Audiensi tersebut diterima oleh Wakil Ketua DPRD Langkat, Romelta Ginting, SE di ruang rapat Badan Anggaran DPRD Langkat, Kamis (16/04/2026).
Dalam pertemuan itu, warga menyampaikan keluhan serupa dengan masyarakat terdampak banjir lainnya, yakni harapan untuk memperoleh bantuan dana stimulan rumah dari Badan Nasional Penanggulangan Bencana (BNPB) dan dari Kementerian Sosial Republik Indonesia.

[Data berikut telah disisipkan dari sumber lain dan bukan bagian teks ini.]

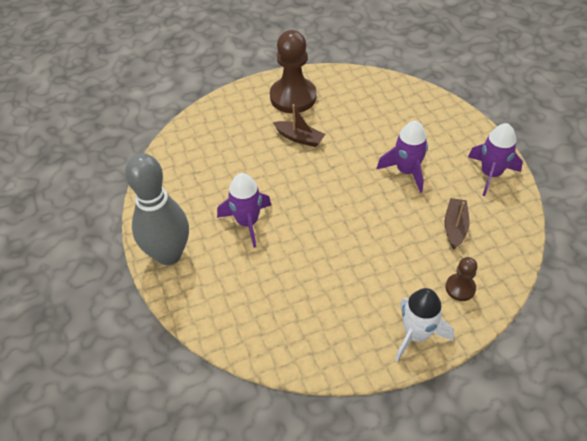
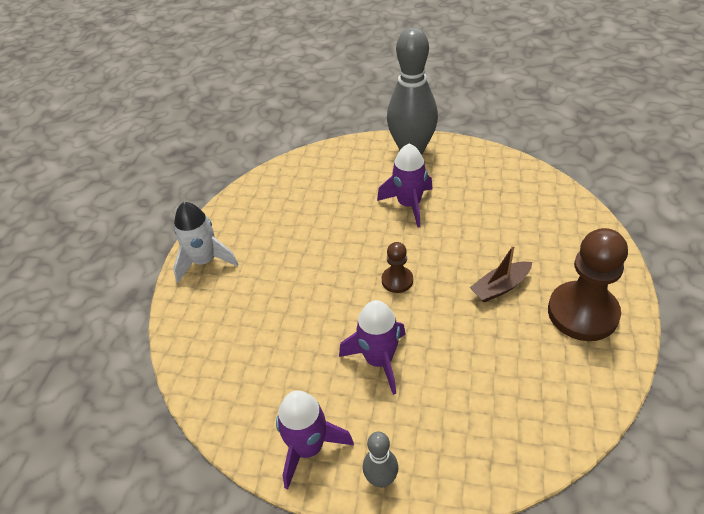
camera: 125 degrees right, 5 degrees down
brown boat [445,198,470,249] -> none
brown pawn [445,257,477,301] -> brown pawn moved to [382,242,413,293]
none -> grey bowling pin [363,431,398,488]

Warga mengaku rumah mereka mengalami kerusakan akibat banjir, namun belum tercatat dalam pendataan resmi pemerintah desa. Oleh karena itu, mereka meminta DPRD Langkat dapat mengakomodasi dan memperjuangkan data tambahan yang disampaikan agar dapat diverifikasi dan diusulkan sebagai penerima bantuan.
Menanggapi hal tersebut, Wakil Ketua DPRD Langkat Romelta Ginting menyatakan pihaknya memahami kondisi dan keluhan masyarakat. Namun demikian, ia menjelaskan bahwa terdapat kriteria yang telah ditetapkan oleh pemerintah pusat terkait kategori rumah yang berhak menerima bantuan.
“Permasalahan ini pada dasarnya berkaitan dengan validitas data. Kami akan mendorong Pemerintah Kabupaten Langkat untuk berkoordinasi dengan pemerintah pusat agar pendataan susulan dapat dilakukan, sehingga warga yang memenuhi syarat tetap dapat terakomodir,” ujarnya.
Lebih lanjut dijelaskan, bantuan dana stimulan dari pemerintah pusat terbagi dalam tiga kategori berdasarkan tingkat kerusakan rumah.
Untuk kategori rumah rusak ringan, setiap kepala keluarga berhak menerima bantuan sebesar Rp15 juta dari BNPB, ditambah Rp3 juta untuk kebutuhan isi rumah dan Rp5 juta untuk pemulihan ekonomi dari Kementerian Sosial.
Sementara itu, untuk rumah dengan kategori rusak sedang, bantuan yang diberikan sebesar Rp30 juta, ditambah Rp3 juta untuk isi rumah dan Rp5 juta untuk pemulihan ekonomi.
Adapun untuk kategori rumah rusak berat, pemerintah memberikan bantuan sebesar Rp60 juta, serta tambahan Rp3 juta untuk isi rumah dan Rp5 juta untuk pemulihan ekonomi.
DPRD Langkat berharap koordinasi antara pemerintah daerah dan pusat dapat segera dilakukan agar seluruh masyarakat terdampak yang memenuhi kriteria dapat memperoleh haknya secara adil.